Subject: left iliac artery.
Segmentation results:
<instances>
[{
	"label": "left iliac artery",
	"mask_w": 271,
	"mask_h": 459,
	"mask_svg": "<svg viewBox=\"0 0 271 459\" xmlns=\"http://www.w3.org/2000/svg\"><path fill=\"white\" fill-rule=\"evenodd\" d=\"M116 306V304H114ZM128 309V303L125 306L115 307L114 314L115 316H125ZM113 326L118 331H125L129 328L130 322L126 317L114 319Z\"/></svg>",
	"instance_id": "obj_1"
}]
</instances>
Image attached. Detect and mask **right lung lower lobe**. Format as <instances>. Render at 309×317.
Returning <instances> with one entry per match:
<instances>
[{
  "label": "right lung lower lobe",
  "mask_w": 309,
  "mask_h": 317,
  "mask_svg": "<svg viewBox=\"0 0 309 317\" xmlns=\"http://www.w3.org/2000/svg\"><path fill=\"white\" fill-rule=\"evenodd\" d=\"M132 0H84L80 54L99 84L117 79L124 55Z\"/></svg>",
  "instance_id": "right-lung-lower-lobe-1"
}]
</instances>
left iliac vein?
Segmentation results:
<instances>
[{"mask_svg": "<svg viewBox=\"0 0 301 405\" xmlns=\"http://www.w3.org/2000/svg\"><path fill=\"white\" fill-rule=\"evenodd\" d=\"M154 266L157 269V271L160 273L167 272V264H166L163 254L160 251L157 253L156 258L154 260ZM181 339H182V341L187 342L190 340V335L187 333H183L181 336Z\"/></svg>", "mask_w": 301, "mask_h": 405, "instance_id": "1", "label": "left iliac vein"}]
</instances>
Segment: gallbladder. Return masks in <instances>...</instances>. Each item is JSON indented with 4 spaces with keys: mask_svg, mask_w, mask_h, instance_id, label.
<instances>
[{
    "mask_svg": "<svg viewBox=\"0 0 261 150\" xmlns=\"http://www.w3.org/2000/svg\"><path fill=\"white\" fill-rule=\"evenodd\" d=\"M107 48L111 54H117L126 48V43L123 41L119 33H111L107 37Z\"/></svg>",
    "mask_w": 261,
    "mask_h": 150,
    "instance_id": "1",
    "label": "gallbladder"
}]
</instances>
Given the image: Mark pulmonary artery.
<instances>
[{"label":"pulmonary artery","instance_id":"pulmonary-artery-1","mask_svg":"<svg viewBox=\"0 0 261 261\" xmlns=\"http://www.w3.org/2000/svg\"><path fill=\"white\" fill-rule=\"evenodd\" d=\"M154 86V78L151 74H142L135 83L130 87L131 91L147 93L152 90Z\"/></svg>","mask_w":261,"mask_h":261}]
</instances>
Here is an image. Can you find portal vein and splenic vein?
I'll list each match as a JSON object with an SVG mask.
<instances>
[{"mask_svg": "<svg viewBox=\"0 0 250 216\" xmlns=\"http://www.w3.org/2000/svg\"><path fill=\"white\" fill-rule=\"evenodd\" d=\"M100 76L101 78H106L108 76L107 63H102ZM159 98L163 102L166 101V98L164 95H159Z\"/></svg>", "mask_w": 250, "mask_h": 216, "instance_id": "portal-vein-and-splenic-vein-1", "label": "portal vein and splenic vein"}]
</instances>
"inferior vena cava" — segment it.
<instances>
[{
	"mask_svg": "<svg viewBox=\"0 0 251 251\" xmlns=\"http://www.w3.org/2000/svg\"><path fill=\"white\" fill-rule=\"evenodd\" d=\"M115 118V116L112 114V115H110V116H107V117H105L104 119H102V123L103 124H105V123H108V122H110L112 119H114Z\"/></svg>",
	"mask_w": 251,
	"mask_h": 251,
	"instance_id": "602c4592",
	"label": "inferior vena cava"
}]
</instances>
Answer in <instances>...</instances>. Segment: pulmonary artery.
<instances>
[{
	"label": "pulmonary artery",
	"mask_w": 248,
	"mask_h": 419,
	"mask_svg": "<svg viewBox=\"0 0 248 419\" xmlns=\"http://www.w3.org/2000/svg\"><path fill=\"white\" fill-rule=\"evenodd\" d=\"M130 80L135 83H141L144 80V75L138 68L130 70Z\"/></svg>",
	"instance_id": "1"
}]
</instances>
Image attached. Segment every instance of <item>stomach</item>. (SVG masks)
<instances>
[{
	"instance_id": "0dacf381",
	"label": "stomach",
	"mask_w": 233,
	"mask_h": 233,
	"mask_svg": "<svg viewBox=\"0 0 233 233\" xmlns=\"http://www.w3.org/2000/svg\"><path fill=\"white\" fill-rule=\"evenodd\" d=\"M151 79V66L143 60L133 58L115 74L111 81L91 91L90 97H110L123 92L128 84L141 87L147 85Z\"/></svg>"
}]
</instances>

+---+

__Problem description__:
Convert the listing above into a JSON list of strings with one string for each line, leaving out any blank lines.

__Exercise answer__:
[
  "Subject: left iliac artery.",
  "Segmentation results:",
  "<instances>",
  "[{",
  "\t\"label\": \"left iliac artery\",",
  "\t\"mask_w\": 271,",
  "\t\"mask_h\": 459,",
  "\t\"mask_svg\": \"<svg viewBox=\\\"0 0 271 459\\\" xmlns=\\\"http://www.w3.org/2000/svg\\\"><path fill=\\\"white\\\" fill-rule=\\\"evenodd\\\" d=\\\"M116 306V304H114ZM128 309V303L125 306L115 307L114 314L115 316H125ZM113 326L118 331H125L129 328L130 322L126 317L114 319Z\\\"/></svg>\",",
  "\t\"instance_id\": \"obj_1\"",
  "}]",
  "</instances>",
  "Image attached. Detect and mask **right lung lower lobe**. Format as <instances>. Render at 309×317.",
  "Returning <instances> with one entry per match:",
  "<instances>",
  "[{",
  "  \"label\": \"right lung lower lobe\",",
  "  \"mask_w\": 309,",
  "  \"mask_h\": 317,",
  "  \"mask_svg\": \"<svg viewBox=\\\"0 0 309 317\\\" xmlns=\\\"http://www.w3.org/2000/svg\\\"><path fill=\\\"white\\\" fill-rule=\\\"evenodd\\\" d=\\\"M132 0H84L80 54L99 84L117 79L124 55Z\\\"/></svg>\",",
  "  \"instance_id\": \"right-lung-lower-lobe-1\"",
  "}]",
  "</instances>",
  "left iliac vein?",
  "Segmentation results:",
  "<instances>",
  "[{\"mask_svg\": \"<svg viewBox=\\\"0 0 301 405\\\" xmlns=\\\"http://www.w3.org/2000/svg\\\"><path fill=\\\"white\\\" fill-rule=\\\"evenodd\\\" d=\\\"M154 266L157 269V271L160 273L167 272V264H166L163 254L160 251L157 253L156 258L154 260ZM181 339H182V341L187 342L190 340V335L187 333H183L181 336Z\\\"/></svg>\", \"mask_w\": 301, \"mask_h\": 405, \"instance_id\": \"1\", \"label\": \"left iliac vein\"}]",
  "</instances>",
  "Segment: gallbladder. Return masks in <instances>...</instances>. Each item is JSON indented with 4 spaces with keys: mask_svg, mask_w, mask_h, instance_id, label.",
  "<instances>",
  "[{",
  "    \"mask_svg\": \"<svg viewBox=\\\"0 0 261 150\\\" xmlns=\\\"http://www.w3.org/2000/svg\\\"><path fill=\\\"white\\\" fill-rule=\\\"evenodd\\\" d=\\\"M107 48L111 54H117L126 48V43L123 41L119 33H111L107 37Z\\\"/></svg>\",",
  "    \"mask_w\": 261,",
  "    \"mask_h\": 150,",
  "    \"instance_id\": \"1\",",
  "    \"label\": \"gallbladder\"",
  "}]",
  "</instances>",
  "Given the image: Mark pulmonary artery.",
  "<instances>",
  "[{\"label\":\"pulmonary artery\",\"instance_id\":\"pulmonary-artery-1\",\"mask_svg\":\"<svg viewBox=\\\"0 0 261 261\\\" xmlns=\\\"http://www.w3.org/2000/svg\\\"><path fill=\\\"white\\\" fill-rule=\\\"evenodd\\\" d=\\\"M154 86V78L151 74H142L135 83L130 87L131 91L147 93L152 90Z\\\"/></svg>\",\"mask_w\":261,\"mask_h\":261}]",
  "</instances>",
  "Here is an image. Can you find portal vein and splenic vein?",
  "I'll list each match as a JSON object with an SVG mask.",
  "<instances>",
  "[{\"mask_svg\": \"<svg viewBox=\\\"0 0 250 216\\\" xmlns=\\\"http://www.w3.org/2000/svg\\\"><path fill=\\\"white\\\" fill-rule=\\\"evenodd\\\" d=\\\"M100 76L101 78H106L108 76L107 63H102ZM159 98L163 102L166 101V98L164 95H159Z\\\"/></svg>\", \"mask_w\": 250, \"mask_h\": 216, \"instance_id\": \"portal-vein-and-splenic-vein-1\", \"label\": \"portal vein and splenic vein\"}]",
  "</instances>",
  "\"inferior vena cava\" — segment it.",
  "<instances>",
  "[{",
  "\t\"mask_svg\": \"<svg viewBox=\\\"0 0 251 251\\\" xmlns=\\\"http://www.w3.org/2000/svg\\\"><path fill=\\\"white\\\" fill-rule=\\\"evenodd\\\" d=\\\"M115 118V116L112 114V115H110V116H107V117H105L104 119H102V123L103 124H105V123H108V122H110L112 119H114Z\\\"/></svg>\",",
  "\t\"mask_w\": 251,",
  "\t\"mask_h\": 251,",
  "\t\"instance_id\": \"602c4592\",",
  "\t\"label\": \"inferior vena cava\"",
  "}]",
  "</instances>",
  "Answer in <instances>...</instances>. Segment: pulmonary artery.",
  "<instances>",
  "[{",
  "\t\"label\": \"pulmonary artery\",",
  "\t\"mask_w\": 248,",
  "\t\"mask_h\": 419,",
  "\t\"mask_svg\": \"<svg viewBox=\\\"0 0 248 419\\\" xmlns=\\\"http://www.w3.org/2000/svg\\\"><path fill=\\\"white\\\" fill-rule=\\\"evenodd\\\" d=\\\"M130 80L135 83H141L144 80V75L138 68L130 70Z\\\"/></svg>\",",
  "\t\"instance_id\": \"1\"",
  "}]",
  "</instances>",
  "Image attached. Segment every instance of <item>stomach</item>. (SVG masks)",
  "<instances>",
  "[{",
  "\t\"instance_id\": \"0dacf381\",",
  "\t\"label\": \"stomach\",",
  "\t\"mask_w\": 233,",
  "\t\"mask_h\": 233,",
  "\t\"mask_svg\": \"<svg viewBox=\\\"0 0 233 233\\\" xmlns=\\\"http://www.w3.org/2000/svg\\\"><path fill=\\\"white\\\" fill-rule=\\\"evenodd\\\" d=\\\"M151 79V66L143 60L133 58L115 74L111 81L91 91L90 97H110L123 92L128 84L141 87L147 85Z\\\"/></svg>\"",
  "}]",
  "</instances>"
]